Дзержинский молчал. Лысый, несмотря на молодость, фельдшер с утиным носом и развязными манерами, был ему неприятен.
Несколько дней Дзержинский решительно ни с кем не общался, даже с Власычем, с которым сговорился вместе бежать. Лежал, закрывшись с головой тужуркой, думал, дремал. Температура у него поднялась высоко, взгляд стал острым, губы потрескались.
Болезнь оборвалась так же внезапно, как и началась. Однажды в сумерках он погулял по коридору, на другой день вышел на прогулку спокойный, осунувшийся, но бодрый и веселый, как раньше. Он уже шутил, посмеивался, рассказывал товарищам о том, как фельдшер собирается лечить его гипнозом, глаза смотрели спокойно и внимательно.

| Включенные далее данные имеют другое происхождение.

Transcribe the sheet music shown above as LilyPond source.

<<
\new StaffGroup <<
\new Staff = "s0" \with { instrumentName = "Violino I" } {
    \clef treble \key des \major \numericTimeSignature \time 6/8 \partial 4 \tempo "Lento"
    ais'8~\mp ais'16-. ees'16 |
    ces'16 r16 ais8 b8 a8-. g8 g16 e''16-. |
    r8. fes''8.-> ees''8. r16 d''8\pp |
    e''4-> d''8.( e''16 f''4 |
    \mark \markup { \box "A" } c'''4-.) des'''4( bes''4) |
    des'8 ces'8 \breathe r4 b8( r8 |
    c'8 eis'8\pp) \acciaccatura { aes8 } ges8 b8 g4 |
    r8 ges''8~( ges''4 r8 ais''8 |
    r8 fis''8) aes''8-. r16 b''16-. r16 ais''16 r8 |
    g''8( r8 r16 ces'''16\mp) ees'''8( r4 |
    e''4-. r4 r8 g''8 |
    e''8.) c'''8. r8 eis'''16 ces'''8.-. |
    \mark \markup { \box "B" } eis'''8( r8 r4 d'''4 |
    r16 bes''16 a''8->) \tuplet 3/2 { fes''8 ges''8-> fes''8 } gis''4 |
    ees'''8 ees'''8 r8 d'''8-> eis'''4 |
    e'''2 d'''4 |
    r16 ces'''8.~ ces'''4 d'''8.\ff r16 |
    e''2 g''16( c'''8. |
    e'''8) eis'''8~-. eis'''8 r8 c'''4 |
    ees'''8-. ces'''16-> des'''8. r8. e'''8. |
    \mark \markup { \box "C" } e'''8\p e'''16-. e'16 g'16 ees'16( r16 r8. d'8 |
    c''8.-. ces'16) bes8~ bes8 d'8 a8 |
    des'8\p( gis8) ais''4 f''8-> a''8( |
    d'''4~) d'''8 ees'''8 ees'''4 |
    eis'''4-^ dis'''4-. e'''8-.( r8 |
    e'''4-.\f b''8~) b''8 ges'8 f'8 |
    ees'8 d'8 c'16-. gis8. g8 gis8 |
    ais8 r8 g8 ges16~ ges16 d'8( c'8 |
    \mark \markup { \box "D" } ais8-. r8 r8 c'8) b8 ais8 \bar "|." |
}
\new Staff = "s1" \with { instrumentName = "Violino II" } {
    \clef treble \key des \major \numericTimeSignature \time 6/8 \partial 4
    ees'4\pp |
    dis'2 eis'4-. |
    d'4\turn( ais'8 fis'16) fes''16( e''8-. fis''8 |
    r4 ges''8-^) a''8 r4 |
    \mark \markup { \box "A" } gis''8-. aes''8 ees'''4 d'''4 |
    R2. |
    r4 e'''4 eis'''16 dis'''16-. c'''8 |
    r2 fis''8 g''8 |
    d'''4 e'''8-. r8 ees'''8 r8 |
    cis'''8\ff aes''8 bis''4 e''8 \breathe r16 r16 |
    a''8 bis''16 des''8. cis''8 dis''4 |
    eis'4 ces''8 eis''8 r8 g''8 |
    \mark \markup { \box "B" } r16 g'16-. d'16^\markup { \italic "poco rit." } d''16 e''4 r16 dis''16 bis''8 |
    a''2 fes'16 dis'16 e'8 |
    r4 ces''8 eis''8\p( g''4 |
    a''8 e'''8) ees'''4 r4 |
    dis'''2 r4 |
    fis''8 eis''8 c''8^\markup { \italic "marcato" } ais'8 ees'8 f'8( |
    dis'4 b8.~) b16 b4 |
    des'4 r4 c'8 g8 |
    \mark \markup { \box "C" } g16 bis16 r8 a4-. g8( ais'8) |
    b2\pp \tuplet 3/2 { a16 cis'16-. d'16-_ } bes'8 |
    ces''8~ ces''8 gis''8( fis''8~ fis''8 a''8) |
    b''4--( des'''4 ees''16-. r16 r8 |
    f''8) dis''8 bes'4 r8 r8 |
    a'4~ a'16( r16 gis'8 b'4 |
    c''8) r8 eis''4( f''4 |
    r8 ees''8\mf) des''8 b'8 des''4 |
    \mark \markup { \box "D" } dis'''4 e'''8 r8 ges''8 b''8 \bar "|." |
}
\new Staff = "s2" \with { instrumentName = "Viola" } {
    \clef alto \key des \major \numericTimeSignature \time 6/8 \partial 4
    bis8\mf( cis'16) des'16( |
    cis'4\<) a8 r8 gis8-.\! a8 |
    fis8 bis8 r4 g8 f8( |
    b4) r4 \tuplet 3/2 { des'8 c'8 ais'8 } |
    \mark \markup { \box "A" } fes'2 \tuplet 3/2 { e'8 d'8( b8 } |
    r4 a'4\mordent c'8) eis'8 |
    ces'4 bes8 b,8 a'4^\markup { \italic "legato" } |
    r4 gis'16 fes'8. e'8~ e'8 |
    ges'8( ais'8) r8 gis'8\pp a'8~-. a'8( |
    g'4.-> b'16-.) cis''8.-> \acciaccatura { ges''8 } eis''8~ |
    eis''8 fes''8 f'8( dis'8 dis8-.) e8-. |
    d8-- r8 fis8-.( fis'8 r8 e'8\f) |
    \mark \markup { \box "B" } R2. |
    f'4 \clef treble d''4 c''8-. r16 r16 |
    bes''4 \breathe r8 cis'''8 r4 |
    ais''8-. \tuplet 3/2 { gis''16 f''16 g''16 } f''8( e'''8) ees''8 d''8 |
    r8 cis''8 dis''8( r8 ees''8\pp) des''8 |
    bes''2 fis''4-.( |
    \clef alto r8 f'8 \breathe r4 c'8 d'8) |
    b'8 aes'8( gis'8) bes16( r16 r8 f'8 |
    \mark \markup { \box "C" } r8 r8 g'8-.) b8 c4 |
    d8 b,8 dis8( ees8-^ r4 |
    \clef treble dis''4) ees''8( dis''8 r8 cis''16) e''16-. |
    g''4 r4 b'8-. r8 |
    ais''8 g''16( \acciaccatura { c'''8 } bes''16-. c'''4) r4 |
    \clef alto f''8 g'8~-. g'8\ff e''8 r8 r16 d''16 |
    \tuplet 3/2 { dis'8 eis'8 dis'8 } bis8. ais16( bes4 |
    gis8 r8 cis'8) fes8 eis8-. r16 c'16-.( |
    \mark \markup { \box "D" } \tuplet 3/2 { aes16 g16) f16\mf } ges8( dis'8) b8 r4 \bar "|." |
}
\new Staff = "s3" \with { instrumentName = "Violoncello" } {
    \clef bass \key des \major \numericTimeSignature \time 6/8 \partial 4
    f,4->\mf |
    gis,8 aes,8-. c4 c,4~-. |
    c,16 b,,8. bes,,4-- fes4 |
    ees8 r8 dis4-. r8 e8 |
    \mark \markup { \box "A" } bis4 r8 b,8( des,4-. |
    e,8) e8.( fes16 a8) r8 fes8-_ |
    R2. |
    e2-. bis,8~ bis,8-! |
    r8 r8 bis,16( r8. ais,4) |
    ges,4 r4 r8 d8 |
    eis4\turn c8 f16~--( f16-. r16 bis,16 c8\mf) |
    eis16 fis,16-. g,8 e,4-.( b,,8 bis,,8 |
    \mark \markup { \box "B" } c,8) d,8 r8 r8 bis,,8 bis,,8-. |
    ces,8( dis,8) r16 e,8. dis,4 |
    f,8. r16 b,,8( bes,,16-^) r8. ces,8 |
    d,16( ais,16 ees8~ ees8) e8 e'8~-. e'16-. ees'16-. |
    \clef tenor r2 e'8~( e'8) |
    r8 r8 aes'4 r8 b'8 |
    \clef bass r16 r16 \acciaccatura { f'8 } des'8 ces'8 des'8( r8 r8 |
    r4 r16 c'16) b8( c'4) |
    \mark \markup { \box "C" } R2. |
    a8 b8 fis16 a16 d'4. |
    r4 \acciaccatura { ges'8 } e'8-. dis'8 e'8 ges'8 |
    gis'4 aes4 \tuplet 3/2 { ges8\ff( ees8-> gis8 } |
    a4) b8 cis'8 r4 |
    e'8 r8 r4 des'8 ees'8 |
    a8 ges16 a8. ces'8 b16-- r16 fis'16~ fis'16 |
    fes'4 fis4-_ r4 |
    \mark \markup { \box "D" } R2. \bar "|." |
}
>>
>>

Лятоскевич после восстания сделался необыкновенно добрым – позволил арестантам сидеть во дворе пересыльной сколько угодно. Дзержинский вовсю пользовался этим разрешением. Целыми днями сидел он на солнце, набирался сил, готовясь к побегу, глядел на прозрачное сибирское небо, на ядовито-изумрудную, всегда влажную траву под ногами, на непросыхающие болота в котловине.
В первых числах июня этап пришел в село Качугу. Отсюда начинался сплав на Лене, и здесь жили многие из ссыльнопоселенцев. Власыч кое-кого знал и в первую же ночь позвал Дзержинского на совещание к некоему старику, поселенцу Руде. Руда провел тут иного лет и всю свою округу исходил вдоль и поперек. Выслушав пана Дзержинского, он сказал, что план вздорный, что отсюда бежать никак нельзя, потому что расшибет бревнами.
– Какими бревнами? – не понял Дзержинский.
– Да на сплаве, – сказал Руда сердито. – Стукнет бревном по челноку – и поминай как звали. Шутки шутите, господа.
В комнате было человек десять местных старожилов, ссыльнопоселенцев. Многие из них провели здесь всю молодость, состарились, поседели, но вид у всех был здоровый – кряжи-старики. Пили чай с шанежками, круто солили, мало сахарили.
– Насчет сахару у нас туго, – говорил Руда. – Вот рыбка – это имеется, а сахар, извините, сахар весь вышел. Да вы кушайте, господа, шанежки, не стесняйтесь – аппетит, я чай, имеется в избытке. И рыбки не угодно ли – своего собственного копчения, в Питере такой ни в каком дворе не получить.
– Мы из Варшавы, – сказал Дзержинский.
– Позвольте, не ваших ли рук дело в пересыльной? – прищурившись спросил Руда.
– Республика? – усмехнулся Дзержинский. – Немного и наших рук дело.
Косолапый, медведеобразный Руда поднялся со своей лавки, тяжело ступая, подошел к Дзержинскому и, взяв его за плечи, поставил перед собой.